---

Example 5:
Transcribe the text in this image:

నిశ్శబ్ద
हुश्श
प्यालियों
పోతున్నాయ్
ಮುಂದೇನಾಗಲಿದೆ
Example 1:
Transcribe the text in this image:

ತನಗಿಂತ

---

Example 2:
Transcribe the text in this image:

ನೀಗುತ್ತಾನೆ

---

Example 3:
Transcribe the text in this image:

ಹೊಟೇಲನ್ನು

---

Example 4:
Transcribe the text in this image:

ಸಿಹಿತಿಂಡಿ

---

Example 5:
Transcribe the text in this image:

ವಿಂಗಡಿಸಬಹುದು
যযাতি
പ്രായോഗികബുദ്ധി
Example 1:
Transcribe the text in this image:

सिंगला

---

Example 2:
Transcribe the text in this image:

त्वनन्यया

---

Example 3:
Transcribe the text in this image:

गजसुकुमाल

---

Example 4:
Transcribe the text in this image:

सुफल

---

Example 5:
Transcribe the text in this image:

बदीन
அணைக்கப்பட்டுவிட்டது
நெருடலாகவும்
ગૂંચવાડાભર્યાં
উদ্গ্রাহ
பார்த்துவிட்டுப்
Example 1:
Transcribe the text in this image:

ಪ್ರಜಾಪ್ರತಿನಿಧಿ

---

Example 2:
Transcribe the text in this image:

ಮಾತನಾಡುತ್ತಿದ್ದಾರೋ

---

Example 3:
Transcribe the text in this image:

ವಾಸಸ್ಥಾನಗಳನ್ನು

■ ■ ■ ■ ■

• Challenge: Go through the listing above and swap every "Transcribe" for "Write out", keeping everything else unchanged.

• Output of the exercise:
---

Example 5:
Write out the text in this image:

నిశ్శబ్ద
हुश्श
प्यालियों
పోతున్నాయ్
ಮುಂದೇನಾಗಲಿದೆ
Example 1:
Write out the text in this image:

ತನಗಿಂತ

---

Example 2:
Write out the text in this image:

ನೀಗುತ್ತಾನೆ

---

Example 3:
Write out the text in this image:

ಹೊಟೇಲನ್ನು

---

Example 4:
Write out the text in this image:

ಸಿಹಿತಿಂಡಿ

---

Example 5:
Write out the text in this image:

ವಿಂಗಡಿಸಬಹುದು
যযাতি
പ്രായോഗികബുദ്ധി
Example 1:
Write out the text in this image:

सिंगला

---

Example 2:
Write out the text in this image:

त्वनन्यया

---

Example 3:
Write out the text in this image:

गजसुकुमाल

---

Example 4:
Write out the text in this image:

सुफल

---

Example 5:
Write out the text in this image:

बदीन
அணைக்கப்பட்டுவிட்டது
நெருடலாகவும்
ગૂંચવાડાભર્યાં
উদ্গ্রাহ
பார்த்துவிட்டுப்
Example 1:
Write out the text in this image:

ಪ್ರಜಾಪ್ರತಿನಿಧಿ

---

Example 2:
Write out the text in this image:

ಮಾತನಾಡುತ್ತಿದ್ದಾರೋ

---

Example 3:
Write out the text in this image:

ವಾಸಸ್ಥಾನಗಳನ್ನು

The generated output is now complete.